Provided text:
╔══
The major strata that Shell talks about is the Oil formations which have been used over the years.
The carbon dioxide is pumped down hole into the formation and becomes critical a liquid before it reaches the oil.
Then, it mixes with the oil as a solvent making the oil thinner and cheaper to bring to the surface.
As the new oil comes to the surface, now saturated with CO2 the gas boils off the oil violently.
Experience with this system in Estevan SK. tells of gas escaping ahead of the oil sounding like a jet engine; venting for hours ahead of the oil.
It is a case of pumping CO2 down one hole and having it come up the second hole. The taxpayer pays and the oil companies reap the profits.
Our royalty rate is down now to 5% Can and on its way to zero.
Considering the subsidized power lines, water and transportation, we are now in the position of paying the companies to take away re resource.
If Albertans do not break away from Conservative there will be nothing left and, we will have gained nothing from the experience.
A Drop in the Bucket
47 weeks ago
Good read
Csrbon capture and storage..Many problems, but..
I have no illusions that Alberta will ever spend that money on that...
Tar sands, it already takes 1 barrel of oil to create 3 barrels or Alberta crude, now add in another barrel and a half and your return is negligible..
What you have is a continuation of saying anything and promising everything just keep the miners digging oil..
Have you seen the ads, green pastures, fast flowing rivers teeming with wildlife.
Delay, deny, defend, promise clean storage,...
And when some town gets gassed to death overnight then what.
Wasn`t there a town in Saskatchewan with the gas seeping back up in a hissy fit?
A Drop in the Bucket
47 weeks ago
Meet the Kerr..s
In one location alone [Paul Lafleur, of Petro-Find Geochem] detected concentrations as high as 110,607 parts per million (ppm), twice the amount needed to asphyxiate a person. Near the Kerr's home he also recorded concentrations of 17,000 ppm, a level "that far exceed the threshold level for health concerns." As a consequence "CO2 could enter the home in dangerous concentrations through the crawl space due to negative pressures caused by a natural gas heating furnace."
Given that Cenovus's closest injection well lies a mile away from the Kerr home, Lafleur concluded that the CO2 was probably seeping through open fractures and faults that intersect the Weyburn field. In other words, there were cracks in the [carbon] cemetery.
In addition a Saskatchewan lab confirmed that the CO2 found at Kerr's place clearly originated from "the CO2 injected into the Weyburn reservoir
A Drop in the Bucket
47 weeks ago
Here is another good read.
http://www.treehugger.com/files/2011/01/co2-levels-leaking-canadian-carbon-storage-project-asphyxiate-you.php
At least death is painless...A slow tiredness and night night.
╚══
Data rows:
╔══
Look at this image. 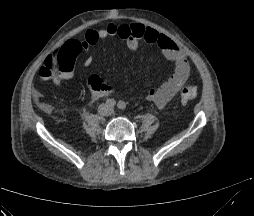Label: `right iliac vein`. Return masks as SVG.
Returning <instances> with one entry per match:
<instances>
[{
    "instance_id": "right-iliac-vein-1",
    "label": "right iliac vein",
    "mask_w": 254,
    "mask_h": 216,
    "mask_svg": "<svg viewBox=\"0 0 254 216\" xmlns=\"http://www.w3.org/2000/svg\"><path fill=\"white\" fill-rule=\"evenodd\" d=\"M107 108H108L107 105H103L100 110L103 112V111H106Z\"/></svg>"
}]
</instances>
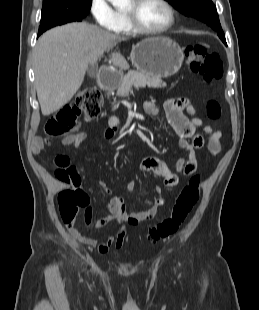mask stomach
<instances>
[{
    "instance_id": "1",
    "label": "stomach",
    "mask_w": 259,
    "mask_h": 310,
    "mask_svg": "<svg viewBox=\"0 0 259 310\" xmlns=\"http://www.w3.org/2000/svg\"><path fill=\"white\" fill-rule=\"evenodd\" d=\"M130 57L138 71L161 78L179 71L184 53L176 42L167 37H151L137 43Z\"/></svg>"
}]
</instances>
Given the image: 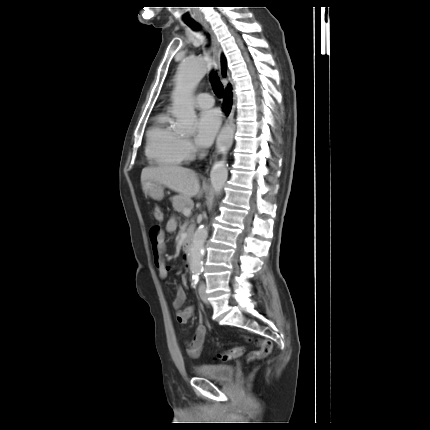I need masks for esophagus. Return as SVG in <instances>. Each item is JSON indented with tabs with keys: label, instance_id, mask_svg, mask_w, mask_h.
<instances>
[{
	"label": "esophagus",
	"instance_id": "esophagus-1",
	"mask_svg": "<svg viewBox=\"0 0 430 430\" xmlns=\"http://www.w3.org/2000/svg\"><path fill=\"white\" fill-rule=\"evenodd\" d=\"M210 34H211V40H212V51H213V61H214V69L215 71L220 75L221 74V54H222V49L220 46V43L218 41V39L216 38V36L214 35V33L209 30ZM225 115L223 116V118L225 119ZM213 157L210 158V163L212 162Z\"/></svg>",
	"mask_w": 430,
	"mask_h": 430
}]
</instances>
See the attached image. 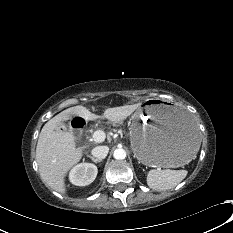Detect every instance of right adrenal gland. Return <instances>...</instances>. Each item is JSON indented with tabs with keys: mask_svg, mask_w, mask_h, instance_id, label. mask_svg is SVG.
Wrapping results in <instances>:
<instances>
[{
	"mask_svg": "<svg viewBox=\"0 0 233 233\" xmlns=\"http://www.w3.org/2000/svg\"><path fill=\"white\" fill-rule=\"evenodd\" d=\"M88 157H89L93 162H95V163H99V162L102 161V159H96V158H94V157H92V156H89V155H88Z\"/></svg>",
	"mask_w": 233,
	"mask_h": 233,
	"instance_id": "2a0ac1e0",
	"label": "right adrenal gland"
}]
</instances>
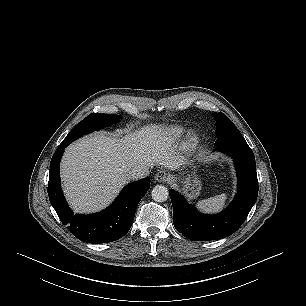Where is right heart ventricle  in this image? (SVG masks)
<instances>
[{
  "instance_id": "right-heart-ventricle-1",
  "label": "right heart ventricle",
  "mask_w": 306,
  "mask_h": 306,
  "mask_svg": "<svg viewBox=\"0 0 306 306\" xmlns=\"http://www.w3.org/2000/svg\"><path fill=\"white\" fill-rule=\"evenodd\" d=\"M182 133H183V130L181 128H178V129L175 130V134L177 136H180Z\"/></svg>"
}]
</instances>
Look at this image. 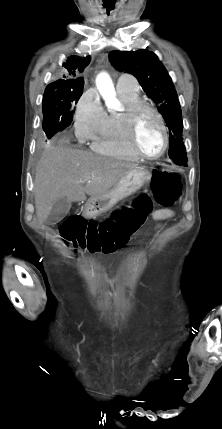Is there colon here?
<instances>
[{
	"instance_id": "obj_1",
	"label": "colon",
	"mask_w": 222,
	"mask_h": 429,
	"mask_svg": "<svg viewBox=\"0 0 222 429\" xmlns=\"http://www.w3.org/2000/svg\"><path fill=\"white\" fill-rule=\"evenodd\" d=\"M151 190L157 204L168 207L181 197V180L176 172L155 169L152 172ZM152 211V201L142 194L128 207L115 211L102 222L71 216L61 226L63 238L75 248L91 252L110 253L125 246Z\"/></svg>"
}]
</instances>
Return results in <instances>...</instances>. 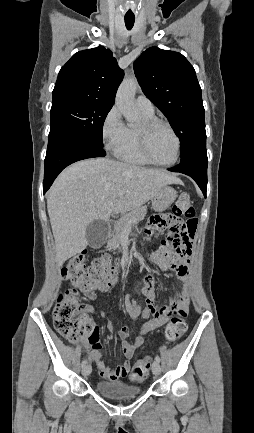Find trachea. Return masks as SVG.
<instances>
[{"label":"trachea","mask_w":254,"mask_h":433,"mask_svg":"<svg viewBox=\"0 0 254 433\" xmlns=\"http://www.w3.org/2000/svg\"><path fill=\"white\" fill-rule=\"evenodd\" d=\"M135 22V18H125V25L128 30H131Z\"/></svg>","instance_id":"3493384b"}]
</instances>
╚══
Short exercise A:
From the carbon storage text, repeat the passage between "Considering the subsidized" and "miners digging oil..", inclusive.
Short exercise B:
In the carbon storage text, what CO2 concentration was recorded near the Kerr home?
Short exercise C:
Shorten the paragraph of the carbon storage text that begins "Given that Cenovus's closest injection well" while keeping its main facts.

Worked answer A:
Considering the subsidized power lines, water and transportation, we are now in the position of paying the companies to take away re resource.
If Albertans do not break away from Conservative there will be nothing left and, we will have gained nothing from the experience.
A Drop in the Bucket
47 weeks ago
Good read
Csrbon capture and storage..Many problems, but..
I have no illusions that Alberta will ever spend that money on that...
Tar sands, it already takes 1 barrel of oil to create 3 barrels or Alberta crude, now add in another barrel and a half and your return is negligible..
What you have is a continuation of saying anything and promising everything just keep the miners digging oil..

Worked answer B:
17,000 parts per million (ppm).

Worked answer C:
Because Cenovus's nearest injection well is a mile from the Kerr home, Lafleur concluded that the CO2 was probably seeping through open fractures and faults crossing the Weyburn field, meaning there were cracks in the carbon cemetery.